# Wiring & Reversing a Chinese 1ph motor and rotary switch to 110v



## Pacer (May 5, 2011)

Any body that has an Asian tool with electrics knows that "they aint the same".

Remember here --- THIS IS FOR 110v, and, This procedure was on a 1-1/2hp 1ph Asian motor, yours may be different -- 220v is different.

Having recently spent some frustrating time getting a mill drill motor &amp; rotary/reversing switch converted over to 110v, I thought I'd share some pics I took, with some added 'balloons' pointing out how it ended up - maybe it'll help somebody down the road.

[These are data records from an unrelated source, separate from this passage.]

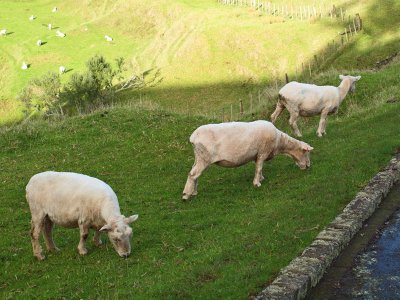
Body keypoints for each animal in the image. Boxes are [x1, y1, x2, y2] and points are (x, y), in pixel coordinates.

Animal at [183, 119, 314, 199]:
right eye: (306, 153)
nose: (308, 167)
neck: (279, 142)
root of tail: (193, 137)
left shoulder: (257, 155)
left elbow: (258, 168)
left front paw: (261, 178)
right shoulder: (263, 152)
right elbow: (259, 167)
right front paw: (257, 183)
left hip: (199, 157)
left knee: (194, 174)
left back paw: (193, 192)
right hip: (204, 158)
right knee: (193, 174)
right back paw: (186, 195)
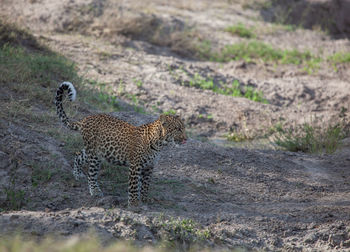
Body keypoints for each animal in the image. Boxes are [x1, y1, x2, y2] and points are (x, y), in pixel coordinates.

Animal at [54, 81, 186, 206]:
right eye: (178, 129)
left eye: (184, 128)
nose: (186, 139)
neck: (159, 143)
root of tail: (85, 119)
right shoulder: (135, 165)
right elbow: (134, 185)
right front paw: (134, 203)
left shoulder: (149, 166)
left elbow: (145, 185)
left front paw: (144, 199)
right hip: (94, 155)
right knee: (91, 174)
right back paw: (95, 191)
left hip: (94, 150)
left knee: (78, 155)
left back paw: (77, 174)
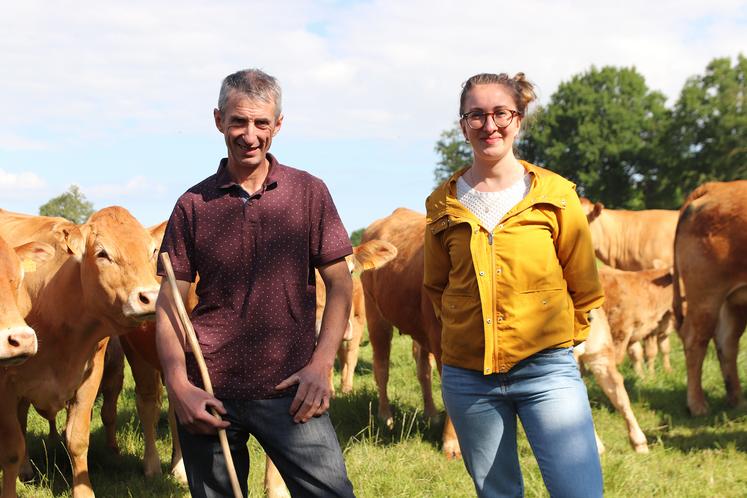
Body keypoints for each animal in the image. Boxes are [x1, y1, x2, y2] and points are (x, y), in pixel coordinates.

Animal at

In the few instances I've seen, the wiring number system out of the motor is the same except for the reversing wires being numbered 5 &amp; 6, instead of the American system of them being 5 &amp; 8, but, seems the makeup/design on switches may be otherwise...

A tip: While chasing the wiring on this thing I was typically using a meter to 'ring' the wires - suddenly I thought of getting my small 12v battery charger and hooking it up as a substitute power source, I quickly had it figured out... Surprisingly, the 1-1/2hp universal motor would turn slightly which was a help in getting the CW/CCW right on the sw.

Editing --(Sorry on the post, some how the gremlins chopped some text and pics off)


----------



## Alan (Jun 4, 2013)

Hello Pacer,

I wanted to thank you for taking the time to post such a thorough explanation of how to wire up the reversing switch. I purchased a 1986 circa Central Machinery mill/drill this past spring.  It was "wired" for 110 when I received it, but seemed to lack power.  So much so, that it was not able to come up to full speed at the fastest belt setting.  I started poking around with my multi meter, and discovered it was only drawing 10 amps a start up, then backed down to around 2 amps, with no load.

After wiring up the motor and switch as your article described, it works perfectly now!  I get about 20 amps at start up, which only lasts about 2 seconds now, and backs down to just over 5 amps with no load.  

Also, I noticed the contacts were wearing and there was a bit of copper dust in the reversing switch, so I shot some tuner cleaner on the contacts.  The switch performs very well now.

Thanks again!
Alan


----------